The World Health Organization (WHO) has issued a new directive on the deadly avian virus, inviting countries around the world to monitor its outbreak and potential threats to human beings.
“The rapidly expanding geographical distribution of these outbreaks and the number of virus strains currently co-circulating have put WHO on high alert,” WHO Director-General Margaret Chan said in Geneva.
Over the past few months, the highly contagious H5N8 virus has been reported in at least 40 countries. Scientists have raised concerns that bird flu strains could mutate to be transmitted in humans.
Chan also mentioned that following the rather “mild” pandemic of the H1N1 virus in 2009-2010, more preparation is underway globally for the next influenza pandemic.

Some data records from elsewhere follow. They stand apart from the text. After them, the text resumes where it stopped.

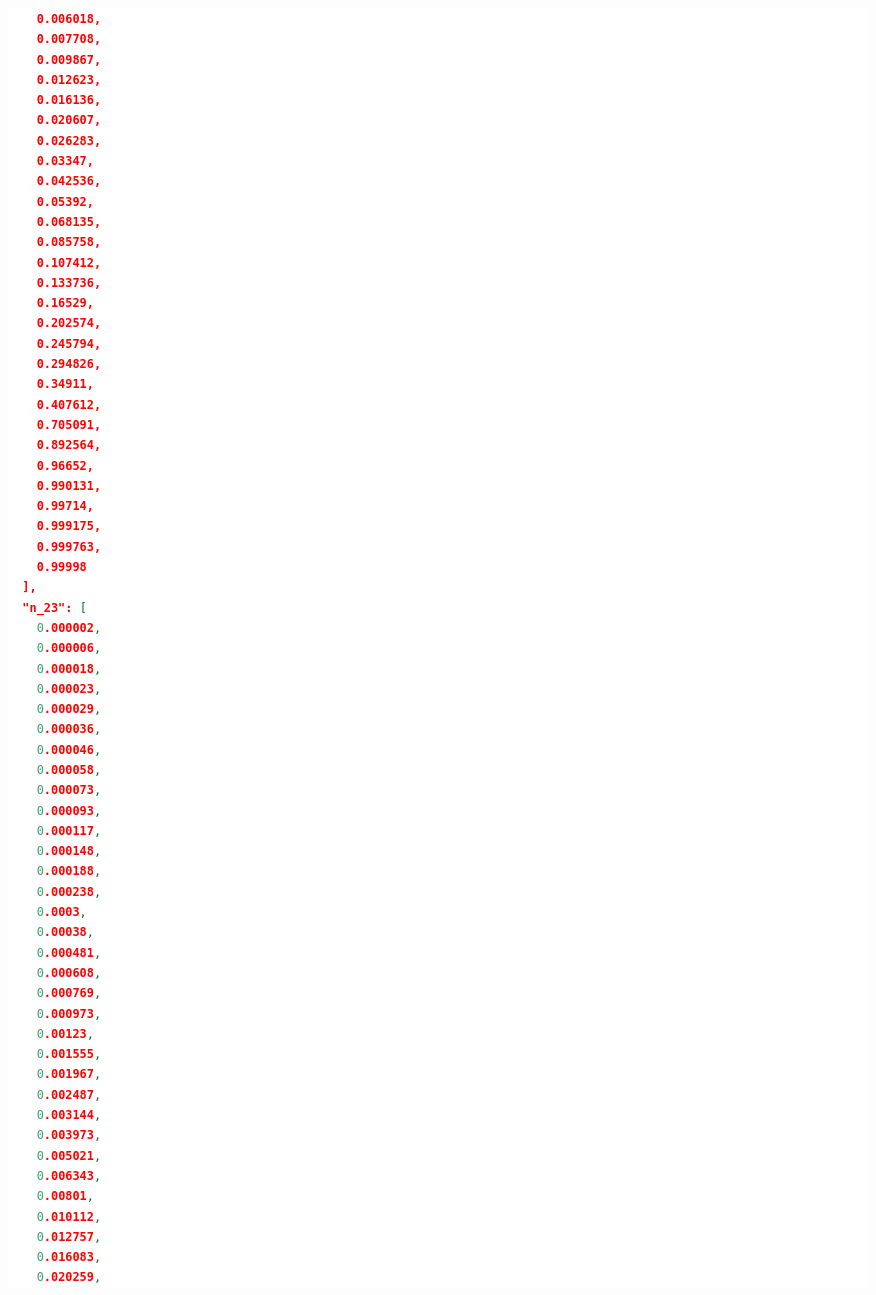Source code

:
 ```json
    0.006018,
    0.007708,
    0.009867,
    0.012623,
    0.016136,
    0.020607,
    0.026283,
    0.03347,
    0.042536,
    0.05392,
    0.068135,
    0.085758,
    0.107412,
    0.133736,
    0.16529,
    0.202574,
    0.245794,
    0.294826,
    0.34911,
    0.407612,
    0.705091,
    0.892564,
    0.96652,
    0.990131,
    0.99714,
    0.999175,
    0.999763,
    0.99998
  ],
  "n_23": [
    0.000002,
    0.000006,
    0.000018,
    0.000023,
    0.000029,
    0.000036,
    0.000046,
    0.000058,
    0.000073,
    0.000093,
    0.000117,
    0.000148,
    0.000188,
    0.000238,
    0.0003,
    0.00038,
    0.000481,
    0.000608,
    0.000769,
    0.000973,
    0.00123,
    0.001555,
    0.001967,
    0.002487,
    0.003144,
    0.003973,
    0.005021,
    0.006343,
    0.00801,
    0.010112,
    0.012757,
    0.016083,
    0.020259,
```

According to WHO, 350 million doses of vaccine have been promised for distribution under a certain agreement with drug makers. In return, countries must share their virus samples in a move towards deriving a pandemic vaccine.
With regards to China, Chan said it was not possible to rule out the possibility of human-to-human infection in two of the reported cases, but pointed out that these examples were not accounted as grim strains of the virus.
Based on the International Health Regulations, the 194 WHO member states are mandated to fulfill their duty by detecting and reporting cases early so that human cases can be identified.
According to official reports from China’s delegation led by Zhang Yang, the country has already recorded as many as 225 cases in the fifth wave of the H7N9 activity.
The first case of a human contracting avian influenza virus of the H7N9 strain was registered in China in March 2013. A number of deaths have been reported in 2106 amid an outbreak of the H7N9 virus in birds there.
France, with the largest poultry flock in the European Union, has reported outbreaks of the H5N8 virus. A massive poultry culling was performed in the EU in 2014 due to the virus.
The H5N8 virus is highly contagious in birds but it has never been found in humans.
Earlier in January, the US Department of Agriculture reported that a type of bird flu in a wild duck was detected in Montana. The flu appeared to match one of the strains found during an outbreak of the disease in 2014 and 2015 that led to the deaths of millions of chickens.